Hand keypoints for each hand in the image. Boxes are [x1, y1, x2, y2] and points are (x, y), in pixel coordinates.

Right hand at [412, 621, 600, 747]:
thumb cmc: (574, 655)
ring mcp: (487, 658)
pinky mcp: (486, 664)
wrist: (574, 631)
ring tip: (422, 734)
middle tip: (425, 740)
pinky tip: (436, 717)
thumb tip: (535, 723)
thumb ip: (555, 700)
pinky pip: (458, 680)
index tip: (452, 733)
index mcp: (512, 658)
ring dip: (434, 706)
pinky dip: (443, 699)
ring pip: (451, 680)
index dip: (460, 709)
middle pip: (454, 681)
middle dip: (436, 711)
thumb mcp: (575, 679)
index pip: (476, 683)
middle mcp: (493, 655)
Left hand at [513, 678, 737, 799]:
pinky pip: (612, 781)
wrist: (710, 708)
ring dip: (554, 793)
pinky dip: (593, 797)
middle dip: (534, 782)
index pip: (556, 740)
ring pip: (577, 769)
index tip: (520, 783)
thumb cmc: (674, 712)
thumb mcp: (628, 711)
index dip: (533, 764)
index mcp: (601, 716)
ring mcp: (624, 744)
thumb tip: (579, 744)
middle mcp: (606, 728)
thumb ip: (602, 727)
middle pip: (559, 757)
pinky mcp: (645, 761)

* * *

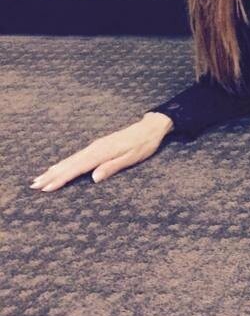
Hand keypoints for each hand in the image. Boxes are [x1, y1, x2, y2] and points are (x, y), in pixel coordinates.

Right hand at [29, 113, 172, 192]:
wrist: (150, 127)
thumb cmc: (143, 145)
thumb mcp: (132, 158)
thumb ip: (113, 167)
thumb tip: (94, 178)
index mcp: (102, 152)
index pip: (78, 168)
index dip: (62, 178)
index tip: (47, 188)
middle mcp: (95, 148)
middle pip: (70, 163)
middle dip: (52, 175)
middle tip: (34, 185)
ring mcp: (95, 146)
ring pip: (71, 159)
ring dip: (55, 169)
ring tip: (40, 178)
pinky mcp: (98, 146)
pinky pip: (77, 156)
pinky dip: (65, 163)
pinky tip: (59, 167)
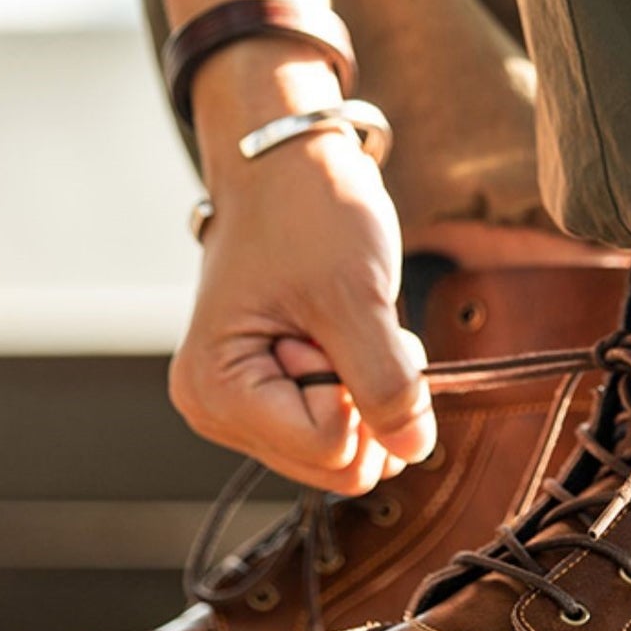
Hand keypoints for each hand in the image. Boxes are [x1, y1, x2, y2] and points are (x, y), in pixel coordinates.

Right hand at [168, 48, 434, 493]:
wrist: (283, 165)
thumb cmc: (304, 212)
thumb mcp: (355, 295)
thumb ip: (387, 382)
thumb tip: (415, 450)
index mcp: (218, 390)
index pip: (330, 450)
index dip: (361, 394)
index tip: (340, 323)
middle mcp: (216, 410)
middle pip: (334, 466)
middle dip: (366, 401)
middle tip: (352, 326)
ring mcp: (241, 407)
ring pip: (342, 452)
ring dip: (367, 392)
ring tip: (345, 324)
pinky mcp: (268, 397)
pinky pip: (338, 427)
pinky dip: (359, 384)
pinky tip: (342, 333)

* * *

▸ **EXERCISE OBJECTIVE**: Only the lines above starting with the one with "thumb mcp: (628, 711)" and going through the one with "pinky mcp: (645, 761)" are to be copied, word for word and with both ends kept.

▸ **RESULT**:
thumb mcp: (628, 711)
index dip: (533, 764)
index mcp: (601, 716)
ring mcp: (624, 744)
thumb tip: (579, 744)
middle mcp: (606, 728)
thumb ip: (602, 727)
middle pip: (559, 757)
pinky mcp: (645, 761)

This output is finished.